Davis’ cooperation with the prosecution started well before she entered a plea agreement in June 2014, Egan said.
She was ostracized by all of her friends and co-workers at Hanford who feared they would be pulled into the prosecution or that Davis was violating their confidence, Egan said.
She was shunned starting in May 2008 when she received an anonymous message that some of her workers had left Hanford before their shift had ended, Egan said.
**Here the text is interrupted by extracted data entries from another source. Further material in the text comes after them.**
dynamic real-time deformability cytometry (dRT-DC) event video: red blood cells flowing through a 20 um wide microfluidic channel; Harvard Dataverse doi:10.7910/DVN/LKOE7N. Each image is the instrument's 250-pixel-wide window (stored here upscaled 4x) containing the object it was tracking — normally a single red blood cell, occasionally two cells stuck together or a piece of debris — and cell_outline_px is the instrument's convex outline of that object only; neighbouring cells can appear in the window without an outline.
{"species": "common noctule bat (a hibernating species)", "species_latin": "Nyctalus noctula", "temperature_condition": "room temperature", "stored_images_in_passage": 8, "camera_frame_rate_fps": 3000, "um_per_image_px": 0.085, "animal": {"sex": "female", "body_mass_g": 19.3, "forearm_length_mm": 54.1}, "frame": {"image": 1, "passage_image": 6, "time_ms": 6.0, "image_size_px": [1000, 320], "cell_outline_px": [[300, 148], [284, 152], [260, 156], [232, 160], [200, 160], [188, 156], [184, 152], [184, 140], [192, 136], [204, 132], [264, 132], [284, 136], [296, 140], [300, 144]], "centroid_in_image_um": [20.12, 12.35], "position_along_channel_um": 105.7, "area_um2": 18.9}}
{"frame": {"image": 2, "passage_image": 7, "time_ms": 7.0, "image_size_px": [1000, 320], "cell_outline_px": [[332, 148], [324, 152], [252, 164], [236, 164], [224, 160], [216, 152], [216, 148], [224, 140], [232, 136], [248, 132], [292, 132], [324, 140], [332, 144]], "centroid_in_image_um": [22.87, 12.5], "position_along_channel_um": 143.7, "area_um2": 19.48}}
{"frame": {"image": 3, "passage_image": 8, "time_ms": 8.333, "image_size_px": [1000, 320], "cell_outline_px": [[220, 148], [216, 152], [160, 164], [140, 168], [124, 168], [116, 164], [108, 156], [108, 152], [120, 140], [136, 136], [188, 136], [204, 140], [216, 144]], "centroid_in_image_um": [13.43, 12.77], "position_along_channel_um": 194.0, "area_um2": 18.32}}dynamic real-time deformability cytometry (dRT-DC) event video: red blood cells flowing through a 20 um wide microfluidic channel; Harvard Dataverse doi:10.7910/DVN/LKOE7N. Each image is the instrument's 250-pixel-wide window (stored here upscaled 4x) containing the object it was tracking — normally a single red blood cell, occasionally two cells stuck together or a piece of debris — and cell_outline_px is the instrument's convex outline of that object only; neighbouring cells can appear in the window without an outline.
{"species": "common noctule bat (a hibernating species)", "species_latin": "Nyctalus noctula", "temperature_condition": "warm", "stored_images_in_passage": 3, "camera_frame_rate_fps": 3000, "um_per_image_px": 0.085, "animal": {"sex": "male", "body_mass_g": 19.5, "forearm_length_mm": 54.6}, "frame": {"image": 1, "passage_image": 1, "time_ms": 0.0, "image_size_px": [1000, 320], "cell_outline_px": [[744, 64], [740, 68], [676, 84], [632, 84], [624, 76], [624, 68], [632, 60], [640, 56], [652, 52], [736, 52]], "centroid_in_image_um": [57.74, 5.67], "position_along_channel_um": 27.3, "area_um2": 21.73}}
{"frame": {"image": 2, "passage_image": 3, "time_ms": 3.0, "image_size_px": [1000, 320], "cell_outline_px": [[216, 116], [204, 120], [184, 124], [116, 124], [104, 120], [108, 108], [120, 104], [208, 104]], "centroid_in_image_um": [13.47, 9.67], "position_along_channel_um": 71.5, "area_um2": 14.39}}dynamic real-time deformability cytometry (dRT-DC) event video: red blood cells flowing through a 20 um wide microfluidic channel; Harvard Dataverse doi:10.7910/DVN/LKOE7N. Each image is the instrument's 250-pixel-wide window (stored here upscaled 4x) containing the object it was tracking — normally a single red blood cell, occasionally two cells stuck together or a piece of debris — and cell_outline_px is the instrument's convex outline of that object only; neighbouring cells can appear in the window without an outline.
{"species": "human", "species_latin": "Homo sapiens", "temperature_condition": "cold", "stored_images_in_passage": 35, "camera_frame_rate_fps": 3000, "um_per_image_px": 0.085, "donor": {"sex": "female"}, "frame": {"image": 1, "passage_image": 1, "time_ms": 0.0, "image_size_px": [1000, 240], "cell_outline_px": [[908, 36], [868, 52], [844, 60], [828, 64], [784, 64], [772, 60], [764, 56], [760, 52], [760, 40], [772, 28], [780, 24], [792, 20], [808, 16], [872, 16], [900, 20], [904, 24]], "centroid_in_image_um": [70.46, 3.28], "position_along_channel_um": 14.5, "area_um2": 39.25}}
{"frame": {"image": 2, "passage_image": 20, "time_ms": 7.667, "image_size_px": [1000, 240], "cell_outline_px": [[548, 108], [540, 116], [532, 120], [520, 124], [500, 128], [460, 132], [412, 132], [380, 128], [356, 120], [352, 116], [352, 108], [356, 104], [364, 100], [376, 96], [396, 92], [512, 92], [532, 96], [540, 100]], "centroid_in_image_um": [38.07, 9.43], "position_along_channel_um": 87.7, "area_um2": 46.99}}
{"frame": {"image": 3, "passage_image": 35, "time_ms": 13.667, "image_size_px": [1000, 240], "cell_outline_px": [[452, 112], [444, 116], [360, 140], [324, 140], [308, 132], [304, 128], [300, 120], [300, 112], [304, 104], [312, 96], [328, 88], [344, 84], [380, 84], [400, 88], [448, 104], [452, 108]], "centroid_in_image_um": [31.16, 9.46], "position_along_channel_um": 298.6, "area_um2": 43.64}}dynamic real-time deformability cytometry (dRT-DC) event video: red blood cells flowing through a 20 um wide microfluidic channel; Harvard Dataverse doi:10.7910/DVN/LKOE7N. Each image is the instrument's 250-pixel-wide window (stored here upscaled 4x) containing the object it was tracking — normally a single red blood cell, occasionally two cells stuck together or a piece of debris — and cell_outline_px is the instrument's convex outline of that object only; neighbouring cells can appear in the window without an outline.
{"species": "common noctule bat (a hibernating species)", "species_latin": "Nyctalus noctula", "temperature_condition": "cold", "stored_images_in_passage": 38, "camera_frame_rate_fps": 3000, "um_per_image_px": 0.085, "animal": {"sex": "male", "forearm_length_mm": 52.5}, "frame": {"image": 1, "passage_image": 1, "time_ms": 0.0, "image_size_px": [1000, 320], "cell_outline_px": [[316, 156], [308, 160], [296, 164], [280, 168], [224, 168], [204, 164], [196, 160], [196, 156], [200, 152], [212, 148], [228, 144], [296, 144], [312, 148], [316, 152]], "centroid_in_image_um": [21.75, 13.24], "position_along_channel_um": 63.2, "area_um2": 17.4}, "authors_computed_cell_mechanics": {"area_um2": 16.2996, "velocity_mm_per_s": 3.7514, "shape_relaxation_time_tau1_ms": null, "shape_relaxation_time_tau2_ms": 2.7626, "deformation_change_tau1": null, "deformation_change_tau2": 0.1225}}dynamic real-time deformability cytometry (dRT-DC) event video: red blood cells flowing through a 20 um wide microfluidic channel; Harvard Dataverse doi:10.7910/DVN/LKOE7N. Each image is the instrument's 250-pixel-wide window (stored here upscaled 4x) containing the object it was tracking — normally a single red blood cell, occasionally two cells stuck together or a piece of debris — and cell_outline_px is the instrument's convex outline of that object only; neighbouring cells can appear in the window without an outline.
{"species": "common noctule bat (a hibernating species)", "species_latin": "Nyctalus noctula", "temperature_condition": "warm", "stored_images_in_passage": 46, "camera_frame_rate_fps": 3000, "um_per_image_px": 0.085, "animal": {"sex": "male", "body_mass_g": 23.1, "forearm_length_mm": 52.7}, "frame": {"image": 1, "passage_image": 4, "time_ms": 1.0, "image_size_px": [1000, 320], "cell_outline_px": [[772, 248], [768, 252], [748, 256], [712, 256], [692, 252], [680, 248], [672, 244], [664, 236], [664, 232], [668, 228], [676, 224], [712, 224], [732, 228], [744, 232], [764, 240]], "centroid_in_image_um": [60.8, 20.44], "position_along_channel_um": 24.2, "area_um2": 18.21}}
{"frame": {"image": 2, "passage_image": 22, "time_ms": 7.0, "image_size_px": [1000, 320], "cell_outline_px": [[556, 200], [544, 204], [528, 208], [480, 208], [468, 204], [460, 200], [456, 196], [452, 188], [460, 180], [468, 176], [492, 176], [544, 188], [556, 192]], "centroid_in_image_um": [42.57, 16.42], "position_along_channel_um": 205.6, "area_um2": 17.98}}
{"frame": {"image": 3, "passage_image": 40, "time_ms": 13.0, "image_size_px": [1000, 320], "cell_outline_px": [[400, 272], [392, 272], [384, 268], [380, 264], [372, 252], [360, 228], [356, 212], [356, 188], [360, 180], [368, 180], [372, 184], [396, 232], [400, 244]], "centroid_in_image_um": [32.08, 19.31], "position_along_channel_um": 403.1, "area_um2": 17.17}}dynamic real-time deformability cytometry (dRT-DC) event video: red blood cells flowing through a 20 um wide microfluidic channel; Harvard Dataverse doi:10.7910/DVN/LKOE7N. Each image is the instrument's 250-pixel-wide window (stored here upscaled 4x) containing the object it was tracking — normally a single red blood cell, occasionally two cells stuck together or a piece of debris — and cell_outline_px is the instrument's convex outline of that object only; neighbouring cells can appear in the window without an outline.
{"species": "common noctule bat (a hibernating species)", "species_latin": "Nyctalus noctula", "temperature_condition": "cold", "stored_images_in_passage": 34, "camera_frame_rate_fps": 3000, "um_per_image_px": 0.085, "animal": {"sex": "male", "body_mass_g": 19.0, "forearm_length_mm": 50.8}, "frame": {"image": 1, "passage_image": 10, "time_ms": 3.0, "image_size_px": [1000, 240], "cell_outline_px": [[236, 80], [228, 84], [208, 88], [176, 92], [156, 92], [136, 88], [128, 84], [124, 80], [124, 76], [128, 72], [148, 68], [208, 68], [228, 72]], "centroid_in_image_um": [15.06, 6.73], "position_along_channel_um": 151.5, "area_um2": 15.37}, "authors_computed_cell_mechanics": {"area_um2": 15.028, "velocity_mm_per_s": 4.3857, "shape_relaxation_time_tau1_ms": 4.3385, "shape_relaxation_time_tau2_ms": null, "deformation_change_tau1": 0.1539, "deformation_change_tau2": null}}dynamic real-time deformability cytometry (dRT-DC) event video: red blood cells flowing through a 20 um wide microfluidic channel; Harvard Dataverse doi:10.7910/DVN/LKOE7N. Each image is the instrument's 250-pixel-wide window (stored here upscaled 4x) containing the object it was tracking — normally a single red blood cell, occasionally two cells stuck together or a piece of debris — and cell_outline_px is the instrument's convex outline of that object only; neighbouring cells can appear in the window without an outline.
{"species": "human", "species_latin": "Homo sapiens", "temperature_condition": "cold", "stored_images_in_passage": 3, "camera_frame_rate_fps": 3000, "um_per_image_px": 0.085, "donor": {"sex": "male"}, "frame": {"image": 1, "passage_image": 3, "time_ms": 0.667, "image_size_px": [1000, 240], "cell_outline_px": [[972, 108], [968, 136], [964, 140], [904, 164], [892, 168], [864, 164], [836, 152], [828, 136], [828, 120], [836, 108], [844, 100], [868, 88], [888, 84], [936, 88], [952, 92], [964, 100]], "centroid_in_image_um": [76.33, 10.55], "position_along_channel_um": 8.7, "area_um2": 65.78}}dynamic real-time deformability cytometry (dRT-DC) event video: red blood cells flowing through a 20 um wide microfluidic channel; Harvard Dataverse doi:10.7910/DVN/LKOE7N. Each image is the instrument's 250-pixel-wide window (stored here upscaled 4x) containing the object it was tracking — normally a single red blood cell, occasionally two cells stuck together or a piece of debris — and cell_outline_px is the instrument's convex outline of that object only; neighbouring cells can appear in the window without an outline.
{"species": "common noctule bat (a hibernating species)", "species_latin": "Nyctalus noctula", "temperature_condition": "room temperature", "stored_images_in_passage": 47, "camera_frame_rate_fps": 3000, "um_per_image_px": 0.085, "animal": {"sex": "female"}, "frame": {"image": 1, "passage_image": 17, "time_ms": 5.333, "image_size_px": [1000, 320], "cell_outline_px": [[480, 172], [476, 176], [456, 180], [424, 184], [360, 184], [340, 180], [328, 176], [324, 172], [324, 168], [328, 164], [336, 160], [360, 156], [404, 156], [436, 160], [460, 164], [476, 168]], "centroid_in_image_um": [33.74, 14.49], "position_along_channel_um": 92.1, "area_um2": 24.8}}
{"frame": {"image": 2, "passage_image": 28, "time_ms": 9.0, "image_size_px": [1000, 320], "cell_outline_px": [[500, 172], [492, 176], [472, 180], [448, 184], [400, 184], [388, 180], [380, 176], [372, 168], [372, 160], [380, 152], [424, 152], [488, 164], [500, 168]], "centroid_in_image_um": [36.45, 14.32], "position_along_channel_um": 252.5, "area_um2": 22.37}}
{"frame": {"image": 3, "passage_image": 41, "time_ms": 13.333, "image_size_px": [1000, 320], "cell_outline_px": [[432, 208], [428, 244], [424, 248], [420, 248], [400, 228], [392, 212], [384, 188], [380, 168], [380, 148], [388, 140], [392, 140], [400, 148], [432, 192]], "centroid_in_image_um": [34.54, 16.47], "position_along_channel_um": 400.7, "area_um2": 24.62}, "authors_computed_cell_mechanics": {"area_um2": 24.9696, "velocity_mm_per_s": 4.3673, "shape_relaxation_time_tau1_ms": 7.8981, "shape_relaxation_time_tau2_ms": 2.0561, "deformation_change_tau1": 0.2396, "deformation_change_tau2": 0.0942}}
She called her employees to tell them to return to the tank farm area and correct timecards that claimed unworked hours.
Her attempts to get her workers to submit correct time was rarely supported by CH2M Hill, her co-workers, other supervisors or the unions, Egan said.
“On two occasions, Glenda stopped approving timecards because her assigned duties did not give her the opportunity to know which of her workers had worked what hours,” Egan said in court documents.
“She started approving timecards again after stopping these two times because she was told by management that she would not get in trouble and that her approval was necessary,” he said.
She did not understand that the federal government was reimbursing CH2M Hill for labor costs, believing that CH2M Hill was bearing the costs of false time cards because wages were paid with company checks, Egan said.
Davis was fired after pleading guilty and has been told she can never work for a federal project again.
“This is in sharp contrast to all of the people who were either found not guilty by the jury or whose cases were dismissed by the government or who in fact worked on the Hanford site for the last 20 years, continuing participating in the fraud environment,” Egan said in court documents.
Davis believes the wrong people were indicted, he said.
“The failure to prosecute upper management allows them to do it all over again,” he said. “The company was fined $18.9 million, a sum that they can cheat the government out of on the next contract.”
Egan asked for no incarceration and no fine for his client.
None of the nine hourly workers who pleaded guilty received jail or prison time. They were sentenced to pay fines of up to $165,000.
Of the nine managers and supervisors indicted with Davis, just one received a sentence that included incarceration — for a total of 30 days plus three months home detention.
Four were acquitted by a jury and four others had criminal charges dropped after they agreed to pay a civil penalty.